__WORK TO BE COMPLETED__.
Please find every line below that includes "operations" and report how many there are. Nothing else is needed.
- - - -
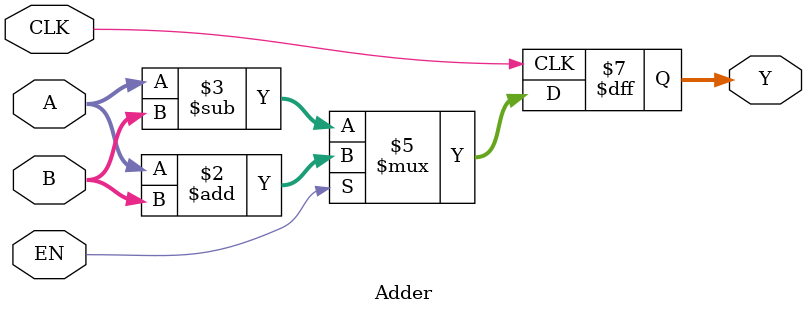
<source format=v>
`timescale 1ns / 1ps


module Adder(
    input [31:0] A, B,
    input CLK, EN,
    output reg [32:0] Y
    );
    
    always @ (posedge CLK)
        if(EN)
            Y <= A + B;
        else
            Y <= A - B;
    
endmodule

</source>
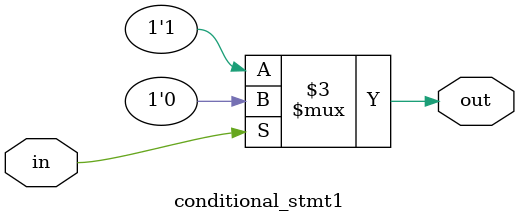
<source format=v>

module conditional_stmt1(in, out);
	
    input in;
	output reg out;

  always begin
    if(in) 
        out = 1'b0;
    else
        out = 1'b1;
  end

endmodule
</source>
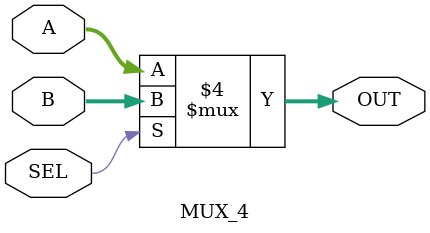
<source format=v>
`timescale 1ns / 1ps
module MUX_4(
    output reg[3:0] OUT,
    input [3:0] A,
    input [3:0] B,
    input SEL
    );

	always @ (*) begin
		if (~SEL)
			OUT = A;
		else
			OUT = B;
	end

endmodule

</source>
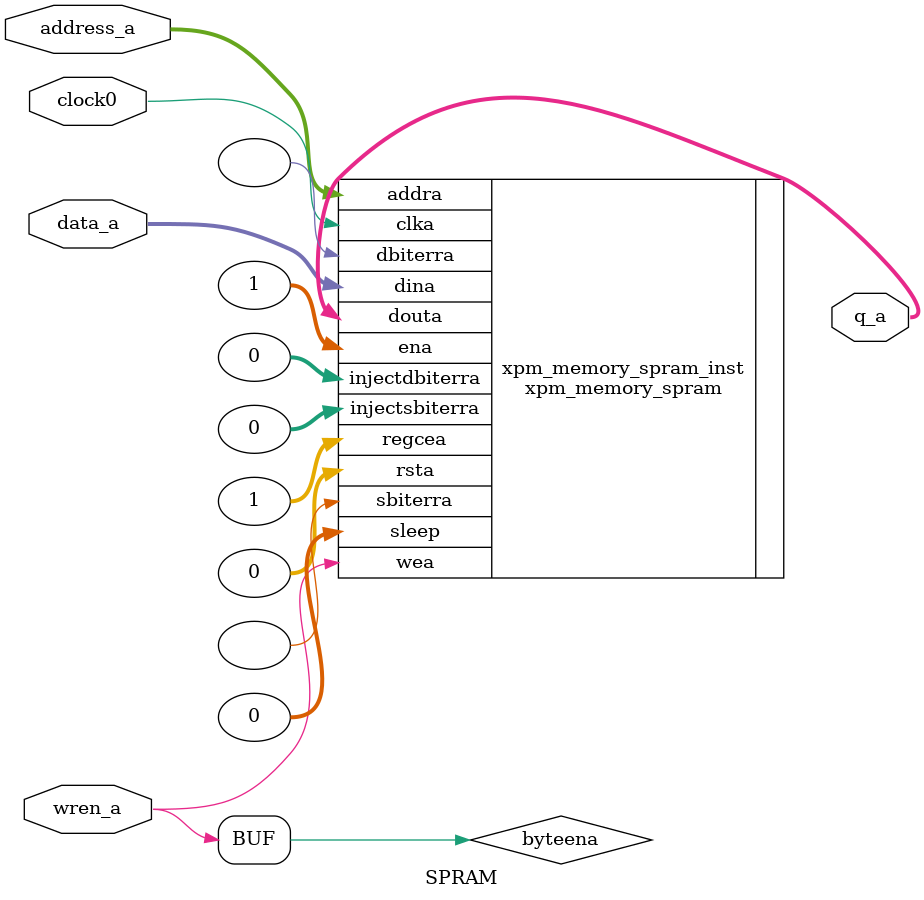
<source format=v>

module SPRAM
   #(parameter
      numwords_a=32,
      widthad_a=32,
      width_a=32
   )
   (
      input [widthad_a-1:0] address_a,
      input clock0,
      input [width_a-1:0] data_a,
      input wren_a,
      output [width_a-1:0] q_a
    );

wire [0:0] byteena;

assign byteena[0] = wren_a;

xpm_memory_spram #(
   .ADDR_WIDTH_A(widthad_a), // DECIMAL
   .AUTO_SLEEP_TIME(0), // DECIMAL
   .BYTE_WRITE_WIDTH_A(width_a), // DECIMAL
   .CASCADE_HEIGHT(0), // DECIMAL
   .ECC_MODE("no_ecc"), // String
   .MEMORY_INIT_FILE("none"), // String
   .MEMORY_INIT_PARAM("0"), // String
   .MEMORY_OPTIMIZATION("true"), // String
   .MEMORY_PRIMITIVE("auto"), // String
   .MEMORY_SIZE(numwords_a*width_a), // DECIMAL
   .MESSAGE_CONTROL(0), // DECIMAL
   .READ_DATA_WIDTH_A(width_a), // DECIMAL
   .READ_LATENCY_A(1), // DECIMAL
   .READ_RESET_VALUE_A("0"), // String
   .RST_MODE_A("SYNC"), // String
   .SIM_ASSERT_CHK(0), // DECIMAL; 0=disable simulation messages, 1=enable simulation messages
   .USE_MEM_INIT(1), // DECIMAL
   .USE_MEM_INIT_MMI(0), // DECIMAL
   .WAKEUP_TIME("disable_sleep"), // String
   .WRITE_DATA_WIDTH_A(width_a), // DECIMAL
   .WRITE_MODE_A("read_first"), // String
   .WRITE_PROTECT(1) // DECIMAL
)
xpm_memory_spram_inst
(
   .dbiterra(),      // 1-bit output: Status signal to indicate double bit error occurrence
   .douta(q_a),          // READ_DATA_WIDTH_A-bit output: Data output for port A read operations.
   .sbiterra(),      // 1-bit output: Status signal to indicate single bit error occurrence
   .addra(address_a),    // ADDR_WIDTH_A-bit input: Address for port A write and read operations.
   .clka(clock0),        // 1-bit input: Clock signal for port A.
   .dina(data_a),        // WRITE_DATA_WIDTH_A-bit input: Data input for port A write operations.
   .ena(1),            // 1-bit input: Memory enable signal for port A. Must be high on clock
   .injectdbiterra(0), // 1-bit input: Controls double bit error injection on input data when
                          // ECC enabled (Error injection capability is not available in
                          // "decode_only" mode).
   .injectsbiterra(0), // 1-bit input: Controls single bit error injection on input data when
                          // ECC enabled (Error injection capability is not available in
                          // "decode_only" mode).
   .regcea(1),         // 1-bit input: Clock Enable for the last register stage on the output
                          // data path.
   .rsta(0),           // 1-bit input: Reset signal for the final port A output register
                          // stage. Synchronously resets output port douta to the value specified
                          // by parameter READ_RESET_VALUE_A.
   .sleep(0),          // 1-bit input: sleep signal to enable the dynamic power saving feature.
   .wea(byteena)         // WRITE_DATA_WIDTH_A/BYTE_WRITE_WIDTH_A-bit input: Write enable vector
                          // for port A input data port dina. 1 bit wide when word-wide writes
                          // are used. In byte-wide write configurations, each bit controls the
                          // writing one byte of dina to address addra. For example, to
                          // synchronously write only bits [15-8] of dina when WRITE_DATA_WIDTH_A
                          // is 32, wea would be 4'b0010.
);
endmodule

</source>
- - - -
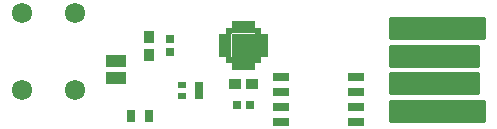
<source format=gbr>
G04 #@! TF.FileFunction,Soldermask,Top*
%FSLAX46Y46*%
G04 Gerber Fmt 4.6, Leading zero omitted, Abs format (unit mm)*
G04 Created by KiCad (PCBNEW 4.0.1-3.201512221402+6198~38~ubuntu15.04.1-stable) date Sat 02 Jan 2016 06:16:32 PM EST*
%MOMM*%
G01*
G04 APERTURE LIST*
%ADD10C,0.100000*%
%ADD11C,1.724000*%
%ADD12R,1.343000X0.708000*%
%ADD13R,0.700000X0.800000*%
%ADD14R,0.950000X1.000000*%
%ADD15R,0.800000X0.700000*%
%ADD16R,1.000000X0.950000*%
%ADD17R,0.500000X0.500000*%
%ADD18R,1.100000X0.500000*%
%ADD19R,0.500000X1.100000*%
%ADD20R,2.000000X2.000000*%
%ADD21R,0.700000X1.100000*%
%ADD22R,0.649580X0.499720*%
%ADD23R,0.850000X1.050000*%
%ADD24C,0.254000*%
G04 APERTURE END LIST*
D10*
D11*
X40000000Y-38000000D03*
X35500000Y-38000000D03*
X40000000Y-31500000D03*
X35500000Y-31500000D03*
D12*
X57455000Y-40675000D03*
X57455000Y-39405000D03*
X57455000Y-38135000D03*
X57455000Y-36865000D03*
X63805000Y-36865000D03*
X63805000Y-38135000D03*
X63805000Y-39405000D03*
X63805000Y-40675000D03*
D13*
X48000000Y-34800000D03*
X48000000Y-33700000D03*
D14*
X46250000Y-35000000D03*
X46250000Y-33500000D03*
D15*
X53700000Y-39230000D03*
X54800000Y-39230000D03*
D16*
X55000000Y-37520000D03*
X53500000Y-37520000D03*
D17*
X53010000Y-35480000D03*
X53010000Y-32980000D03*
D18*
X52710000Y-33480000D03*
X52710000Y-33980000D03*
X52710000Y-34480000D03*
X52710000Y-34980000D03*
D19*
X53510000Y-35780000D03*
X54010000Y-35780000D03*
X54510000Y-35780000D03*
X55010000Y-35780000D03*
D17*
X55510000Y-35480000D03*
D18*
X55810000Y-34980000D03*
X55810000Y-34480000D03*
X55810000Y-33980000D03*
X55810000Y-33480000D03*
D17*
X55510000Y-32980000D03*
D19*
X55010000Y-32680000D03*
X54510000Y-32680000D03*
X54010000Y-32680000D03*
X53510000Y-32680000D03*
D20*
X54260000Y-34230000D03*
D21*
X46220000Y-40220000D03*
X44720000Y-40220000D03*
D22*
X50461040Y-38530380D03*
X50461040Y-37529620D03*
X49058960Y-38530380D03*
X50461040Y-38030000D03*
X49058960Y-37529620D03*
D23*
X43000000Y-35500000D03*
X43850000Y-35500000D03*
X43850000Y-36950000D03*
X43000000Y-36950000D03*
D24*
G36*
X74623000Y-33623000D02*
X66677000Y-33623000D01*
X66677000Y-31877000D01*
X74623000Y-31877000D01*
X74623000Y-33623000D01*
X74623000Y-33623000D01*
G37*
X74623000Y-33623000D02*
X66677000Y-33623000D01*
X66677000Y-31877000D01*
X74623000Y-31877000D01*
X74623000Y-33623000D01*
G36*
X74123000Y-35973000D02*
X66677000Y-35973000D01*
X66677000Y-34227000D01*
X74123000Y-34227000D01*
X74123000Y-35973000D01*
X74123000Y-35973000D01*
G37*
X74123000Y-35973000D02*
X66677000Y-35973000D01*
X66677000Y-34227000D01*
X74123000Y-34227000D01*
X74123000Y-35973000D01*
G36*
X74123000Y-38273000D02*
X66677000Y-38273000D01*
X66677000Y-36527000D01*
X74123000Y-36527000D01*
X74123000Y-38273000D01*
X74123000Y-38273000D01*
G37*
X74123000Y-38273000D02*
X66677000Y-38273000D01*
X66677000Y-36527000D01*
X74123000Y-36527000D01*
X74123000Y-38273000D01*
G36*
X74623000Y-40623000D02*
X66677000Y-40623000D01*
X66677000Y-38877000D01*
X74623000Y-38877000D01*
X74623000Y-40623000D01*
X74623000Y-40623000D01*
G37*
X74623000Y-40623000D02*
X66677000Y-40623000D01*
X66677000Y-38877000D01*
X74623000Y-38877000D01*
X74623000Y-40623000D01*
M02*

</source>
- - - -
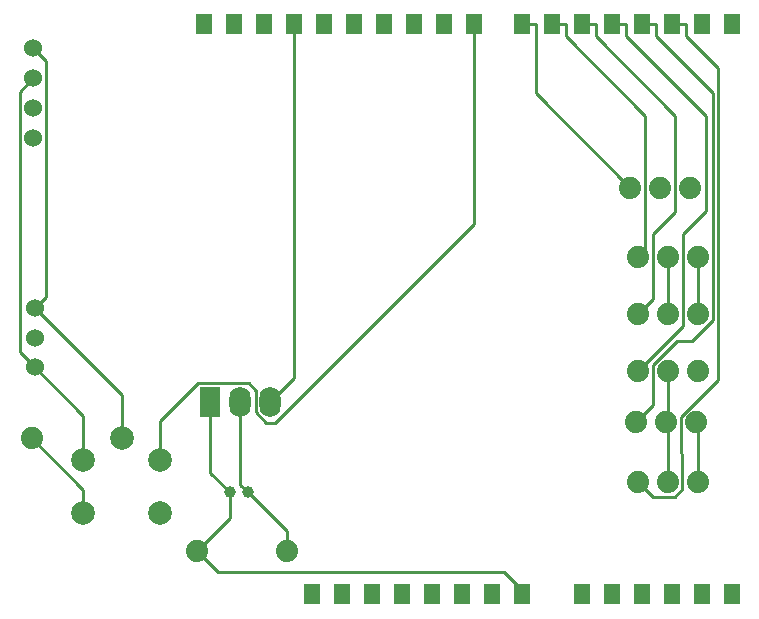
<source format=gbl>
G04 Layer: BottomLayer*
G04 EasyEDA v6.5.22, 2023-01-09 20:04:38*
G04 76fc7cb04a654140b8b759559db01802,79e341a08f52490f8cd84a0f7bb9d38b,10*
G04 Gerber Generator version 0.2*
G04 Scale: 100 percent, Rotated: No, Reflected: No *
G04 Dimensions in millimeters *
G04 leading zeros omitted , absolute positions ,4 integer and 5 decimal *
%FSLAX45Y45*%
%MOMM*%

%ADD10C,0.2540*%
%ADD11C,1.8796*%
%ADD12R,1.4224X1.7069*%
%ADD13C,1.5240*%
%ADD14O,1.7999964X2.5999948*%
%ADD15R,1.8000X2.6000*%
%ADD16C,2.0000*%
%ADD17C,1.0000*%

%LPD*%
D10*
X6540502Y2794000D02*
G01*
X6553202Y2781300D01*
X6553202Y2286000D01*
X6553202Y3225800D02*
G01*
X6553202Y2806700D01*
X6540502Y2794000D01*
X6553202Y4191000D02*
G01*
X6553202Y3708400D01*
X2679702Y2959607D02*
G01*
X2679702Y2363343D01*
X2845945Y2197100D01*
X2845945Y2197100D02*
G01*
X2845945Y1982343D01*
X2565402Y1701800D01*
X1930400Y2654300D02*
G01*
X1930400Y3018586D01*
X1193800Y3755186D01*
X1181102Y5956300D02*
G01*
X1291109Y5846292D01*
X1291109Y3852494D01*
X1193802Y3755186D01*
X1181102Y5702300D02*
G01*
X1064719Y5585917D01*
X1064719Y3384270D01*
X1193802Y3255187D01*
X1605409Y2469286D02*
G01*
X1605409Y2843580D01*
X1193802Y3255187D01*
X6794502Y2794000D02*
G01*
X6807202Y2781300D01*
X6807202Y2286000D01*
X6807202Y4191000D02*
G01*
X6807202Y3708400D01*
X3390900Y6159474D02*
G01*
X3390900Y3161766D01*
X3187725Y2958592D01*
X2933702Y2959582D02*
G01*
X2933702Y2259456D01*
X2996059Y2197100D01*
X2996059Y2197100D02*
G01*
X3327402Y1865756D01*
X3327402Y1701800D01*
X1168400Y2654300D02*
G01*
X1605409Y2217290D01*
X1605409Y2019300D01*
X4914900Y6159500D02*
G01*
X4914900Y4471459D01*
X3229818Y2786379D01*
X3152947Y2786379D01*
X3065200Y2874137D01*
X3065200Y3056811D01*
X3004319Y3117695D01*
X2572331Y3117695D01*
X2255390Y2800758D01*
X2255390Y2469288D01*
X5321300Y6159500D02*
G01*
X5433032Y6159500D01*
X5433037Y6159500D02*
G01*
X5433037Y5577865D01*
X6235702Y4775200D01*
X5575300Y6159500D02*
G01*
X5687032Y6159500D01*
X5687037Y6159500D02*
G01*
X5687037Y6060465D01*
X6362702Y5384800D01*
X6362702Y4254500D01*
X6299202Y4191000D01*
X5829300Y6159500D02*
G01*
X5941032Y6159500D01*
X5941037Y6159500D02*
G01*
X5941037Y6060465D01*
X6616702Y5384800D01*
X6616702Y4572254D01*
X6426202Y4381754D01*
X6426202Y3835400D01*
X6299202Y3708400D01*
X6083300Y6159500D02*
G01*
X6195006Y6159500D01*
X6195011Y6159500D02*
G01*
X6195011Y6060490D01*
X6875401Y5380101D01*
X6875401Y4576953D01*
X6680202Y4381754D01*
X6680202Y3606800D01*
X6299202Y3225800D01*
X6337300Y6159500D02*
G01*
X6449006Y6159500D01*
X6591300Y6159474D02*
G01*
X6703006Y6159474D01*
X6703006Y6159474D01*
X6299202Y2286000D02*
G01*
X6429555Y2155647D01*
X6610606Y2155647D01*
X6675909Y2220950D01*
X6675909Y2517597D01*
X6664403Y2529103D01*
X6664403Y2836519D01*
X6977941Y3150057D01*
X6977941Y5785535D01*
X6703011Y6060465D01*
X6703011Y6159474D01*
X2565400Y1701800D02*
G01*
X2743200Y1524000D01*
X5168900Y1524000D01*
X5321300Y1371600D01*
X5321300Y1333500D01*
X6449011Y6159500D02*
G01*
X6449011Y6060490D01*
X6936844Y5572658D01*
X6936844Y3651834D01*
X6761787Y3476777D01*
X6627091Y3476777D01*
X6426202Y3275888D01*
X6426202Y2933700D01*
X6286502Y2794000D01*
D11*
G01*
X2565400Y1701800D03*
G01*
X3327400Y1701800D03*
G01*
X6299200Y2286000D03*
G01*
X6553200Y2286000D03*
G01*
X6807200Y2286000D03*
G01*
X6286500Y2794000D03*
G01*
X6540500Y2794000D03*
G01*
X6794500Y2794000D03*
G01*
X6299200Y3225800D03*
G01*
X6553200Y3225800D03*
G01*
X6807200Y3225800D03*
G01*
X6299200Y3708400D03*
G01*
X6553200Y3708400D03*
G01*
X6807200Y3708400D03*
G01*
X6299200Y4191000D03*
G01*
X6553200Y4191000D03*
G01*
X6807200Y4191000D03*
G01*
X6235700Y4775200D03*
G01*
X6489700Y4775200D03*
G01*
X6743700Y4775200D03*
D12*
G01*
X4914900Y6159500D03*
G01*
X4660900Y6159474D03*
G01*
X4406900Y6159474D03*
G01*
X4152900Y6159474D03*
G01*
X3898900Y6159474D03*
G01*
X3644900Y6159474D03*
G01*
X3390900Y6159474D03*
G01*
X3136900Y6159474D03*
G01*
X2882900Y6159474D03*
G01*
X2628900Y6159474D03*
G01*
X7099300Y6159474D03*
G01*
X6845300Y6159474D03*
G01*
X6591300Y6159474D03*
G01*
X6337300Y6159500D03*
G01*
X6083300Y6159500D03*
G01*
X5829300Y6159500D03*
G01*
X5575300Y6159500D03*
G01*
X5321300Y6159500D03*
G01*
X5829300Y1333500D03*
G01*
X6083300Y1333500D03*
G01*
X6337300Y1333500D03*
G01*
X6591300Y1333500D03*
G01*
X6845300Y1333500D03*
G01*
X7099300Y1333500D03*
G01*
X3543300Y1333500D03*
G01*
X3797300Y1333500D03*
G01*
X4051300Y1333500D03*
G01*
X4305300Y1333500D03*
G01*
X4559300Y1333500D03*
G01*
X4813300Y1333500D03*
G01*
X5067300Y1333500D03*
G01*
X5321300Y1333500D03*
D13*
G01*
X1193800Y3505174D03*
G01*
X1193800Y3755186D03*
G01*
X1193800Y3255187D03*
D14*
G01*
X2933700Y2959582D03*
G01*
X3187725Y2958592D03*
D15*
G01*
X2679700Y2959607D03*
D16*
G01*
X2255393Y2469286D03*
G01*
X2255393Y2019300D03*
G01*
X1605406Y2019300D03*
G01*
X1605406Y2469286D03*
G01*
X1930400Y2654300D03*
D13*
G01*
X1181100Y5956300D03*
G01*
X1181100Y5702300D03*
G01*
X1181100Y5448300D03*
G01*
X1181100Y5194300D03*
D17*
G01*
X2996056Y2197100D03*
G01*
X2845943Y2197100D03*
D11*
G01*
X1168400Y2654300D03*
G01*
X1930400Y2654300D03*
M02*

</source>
- - - -
__REPLY TO THE EXERCISE__.
3